-- Extrait --
————————

Rwanda: la fille de Rusesabagina dénonce un verdict "décidé" par le président Kagame

20 septembre 2021 à 14h36 par AFP

AFRICA RADIO

Le verdict de condamnation qui frappe l'opposant rwandais Paul Rusesabagina, reconnu coupable de "terrorisme" lundi à Kigali, a été "décidé" par le président Paul Kagame, a dénoncé une des filles de l'accusé, Carine Kanimba, interrogée par l'AFP en Belgique.

"Je ne suis pas surprise du tout, on s'attendait exactement à ça. Kagame a kidnappé mon père, puis est allé à la télévision dire qu'il avait du sang sur les mains. Les juges ont décidé ce que le dictateur voulait qu'ils décident", a affirmé Carine Kanimba peu après l'annonce de la condamnation. "C'est un procès de juges aux ordres", a renchéri à ses côtés Me Vincent Lurquin, avocat belge de M. Rusesabagina en réitérant son appel à un transfèrement de son client en Belgique, pays dont il a aussi la nationalité. Depuis le début de la procédure, la famille et les soutiens de l'ancien hôtelier dont l'histoire a inspiré le film "Hotel Rwanda" dénoncent "un procès politique" mené à l'issue d'une arrestation "illégale", fin août 2020 à Kigali. M. Rusesabagina, qui vivait depuis 1996 en exil aux Etats-Unis et en Belgique, a été arrêté dans des circonstances troubles par la police rwandaise à sa descente d'un avion qu'il pensait à destination du Burundi. Incarcéré depuis plus d'un an, l'ancien directeur de l'Hôtel des Mille Collines à Kigali était jugé pour son soutien au Front de libération nationale (FLN), groupe rebelle accusé d'avoir mené des attaques meurtrières au Rwanda en 2018 et 2019. "Le tribunal conclut que le rôle de Rusesabagina dans la création du FLN, la fourniture de fonds aux rebelles et l'achat de moyens de communication pour les rebelles constituent tous le crime de commission de terrorisme", a déclaré Béatrice Mukamurenzi, une des trois juges du tribunal de Kigali. "On a l'impression que c'est un jugement qui aurait pu être écrit la veille du début du procès", a commenté Me Lurquin. Il a jugé "probable" que M. Rusesabagina fasse appel de sa condamnation, à condition d'obtenir des garanties sur la possibilité de se défendre. "Il faut reprendre le principe du débat judiciaire", a ajouté l'avocat, qui avait été expulsé le 21 août du Rwanda après avoir été empêché de rendre visite à son client en prison. Après l'annonce de la condamnation de M. Rusesabagina, la peine devait encore être précisée par le tribunal de Kigali, durant une audience de plusieurs heures lundi.

————————

-- Jeu de données --
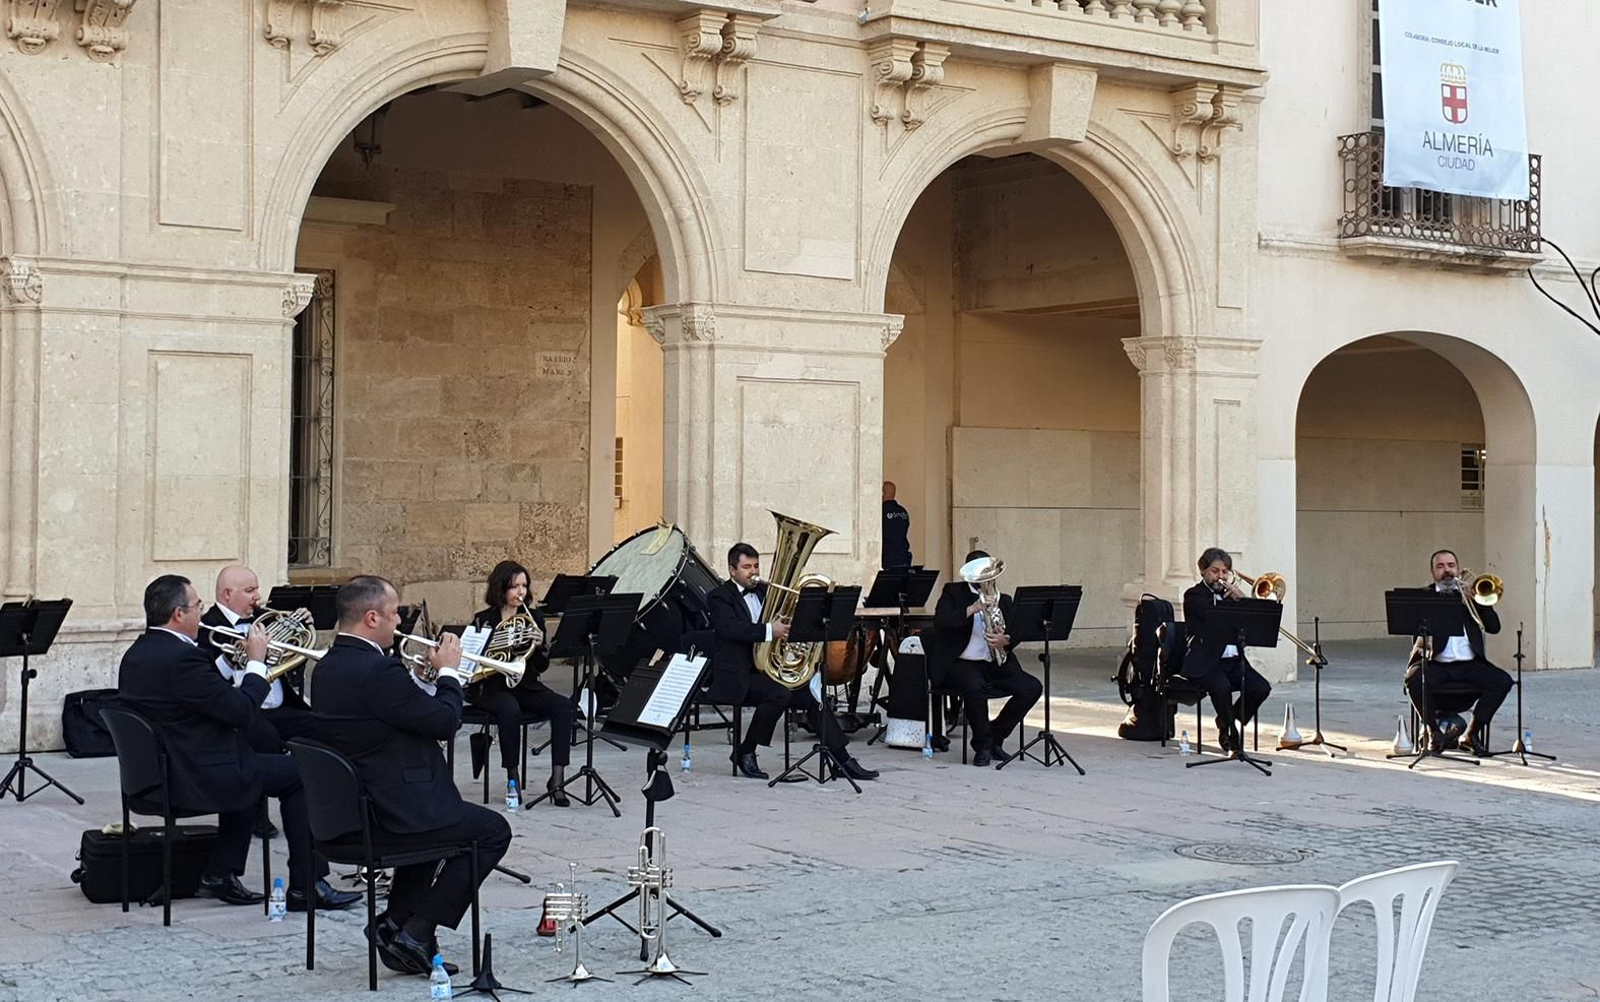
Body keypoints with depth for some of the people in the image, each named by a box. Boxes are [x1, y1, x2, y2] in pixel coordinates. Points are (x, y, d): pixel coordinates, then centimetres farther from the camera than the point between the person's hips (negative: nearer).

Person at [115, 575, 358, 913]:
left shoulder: (135, 655, 7)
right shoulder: (182, 657, -23)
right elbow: (242, 711, -20)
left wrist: (230, 663, 13)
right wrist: (256, 662, -7)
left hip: (157, 772, 10)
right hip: (197, 780, -10)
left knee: (248, 766, 31)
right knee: (298, 774, 2)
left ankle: (219, 874, 24)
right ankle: (305, 887, 7)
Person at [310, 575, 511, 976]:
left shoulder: (328, 666, 7)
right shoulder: (378, 669, -24)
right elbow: (446, 722, -17)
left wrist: (421, 675, 10)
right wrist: (448, 671, -3)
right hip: (390, 818, -10)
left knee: (432, 817, 36)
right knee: (493, 830, 9)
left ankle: (396, 924, 26)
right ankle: (416, 934, 5)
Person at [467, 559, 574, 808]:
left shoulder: (533, 619, 9)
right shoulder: (483, 621, 0)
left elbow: (542, 667, 6)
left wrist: (539, 647, -14)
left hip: (524, 685, 4)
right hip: (490, 687, -4)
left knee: (563, 705, -25)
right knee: (510, 709, -38)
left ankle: (557, 778, -28)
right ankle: (512, 777, -24)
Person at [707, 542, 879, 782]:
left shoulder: (766, 591, 17)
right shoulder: (720, 596, -4)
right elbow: (730, 627, -23)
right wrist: (769, 631, -35)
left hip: (768, 670, 7)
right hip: (738, 676, -7)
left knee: (813, 695, -10)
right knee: (779, 693, -31)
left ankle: (844, 761, -6)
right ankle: (745, 753, -15)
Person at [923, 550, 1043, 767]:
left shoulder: (1003, 600, 16)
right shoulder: (953, 592, 5)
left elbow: (1014, 634, 6)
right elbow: (940, 621, -13)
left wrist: (1005, 641, -18)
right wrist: (973, 608, -23)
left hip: (996, 665, 5)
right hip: (961, 663, -4)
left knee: (1032, 688, -17)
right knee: (974, 687, -37)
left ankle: (995, 737, 2)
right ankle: (982, 746, -14)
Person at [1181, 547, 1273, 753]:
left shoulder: (1228, 593, 21)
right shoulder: (1194, 596, 0)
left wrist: (1241, 598, 0)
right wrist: (1234, 599, -9)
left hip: (1233, 660, 6)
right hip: (1204, 662, -6)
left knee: (1261, 688, -16)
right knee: (1221, 687, -35)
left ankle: (1227, 723, 8)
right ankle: (1232, 736, -10)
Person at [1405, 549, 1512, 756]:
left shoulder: (1470, 592, 17)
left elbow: (1494, 627, 6)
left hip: (1469, 663, 3)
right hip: (1436, 663, -2)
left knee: (1503, 681, -22)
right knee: (1414, 679, -33)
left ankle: (1470, 735, -8)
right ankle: (1433, 732, -8)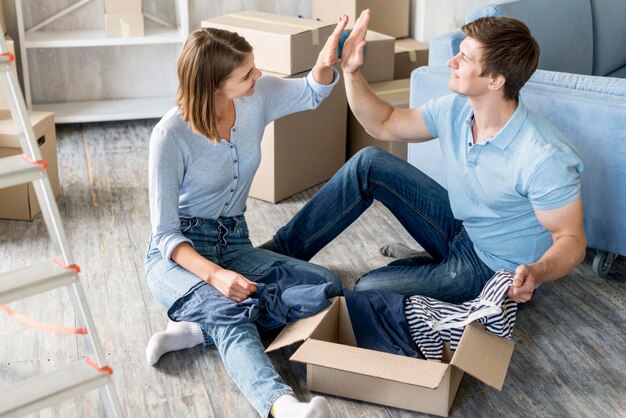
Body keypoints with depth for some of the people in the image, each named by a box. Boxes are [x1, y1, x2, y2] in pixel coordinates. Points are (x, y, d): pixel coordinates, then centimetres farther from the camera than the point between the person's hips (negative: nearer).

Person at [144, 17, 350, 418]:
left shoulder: (257, 96, -5)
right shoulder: (171, 135, -18)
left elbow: (312, 93, 13)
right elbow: (165, 234, -17)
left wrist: (326, 62, -13)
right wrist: (215, 275, -36)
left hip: (233, 246, 6)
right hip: (179, 254, -5)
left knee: (328, 286, -19)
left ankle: (202, 329, -24)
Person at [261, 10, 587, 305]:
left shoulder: (544, 157, -32)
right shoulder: (454, 110, -10)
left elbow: (571, 238, -25)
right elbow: (383, 125, 4)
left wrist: (536, 272, -46)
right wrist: (351, 71, -9)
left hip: (496, 270, -6)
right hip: (459, 229, 7)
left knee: (367, 291, -22)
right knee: (368, 164, -6)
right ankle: (287, 247, 3)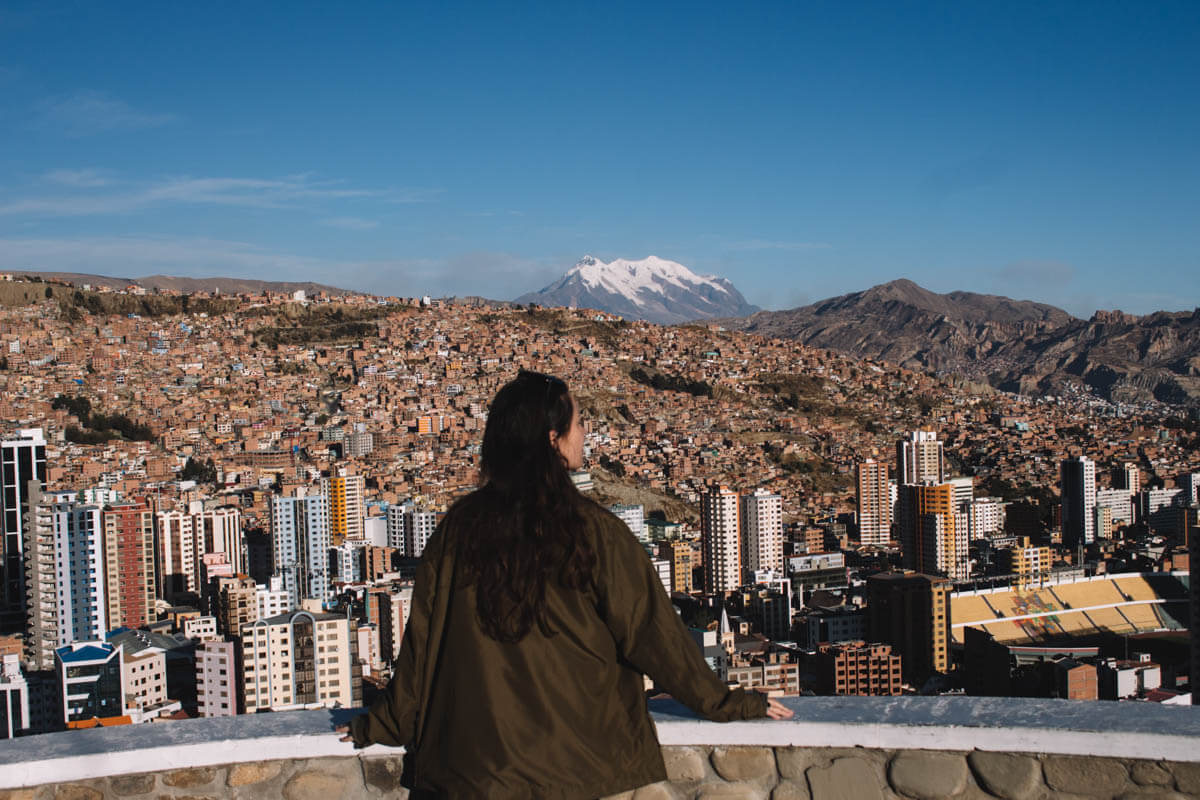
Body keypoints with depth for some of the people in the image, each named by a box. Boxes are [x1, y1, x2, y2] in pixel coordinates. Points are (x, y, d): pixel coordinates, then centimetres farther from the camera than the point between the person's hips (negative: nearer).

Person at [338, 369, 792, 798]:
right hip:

————————

-- Consigne 1 --
D'après l'extrait, depuis quelle année Paul Rusesabagina vivait-il en exil ?
-- Consigne 2 --
Reproduisez sans rien modifier le passage de l'extrait qui commence par "Rwanda: la fille" et se termine par "l'AFP en Belgique.".

-- Réponse 1 --
Depuis 1996, aux États-Unis et en Belgique.

-- Réponse 2 --
Rwanda: la fille de Rusesabagina dénonce un verdict "décidé" par le président Kagame

20 septembre 2021 à 14h36 par AFP

AFRICA RADIO

Le verdict de condamnation qui frappe l'opposant rwandais Paul Rusesabagina, reconnu coupable de "terrorisme" lundi à Kigali, a été "décidé" par le président Paul Kagame, a dénoncé une des filles de l'accusé, Carine Kanimba, interrogée par l'AFP en Belgique.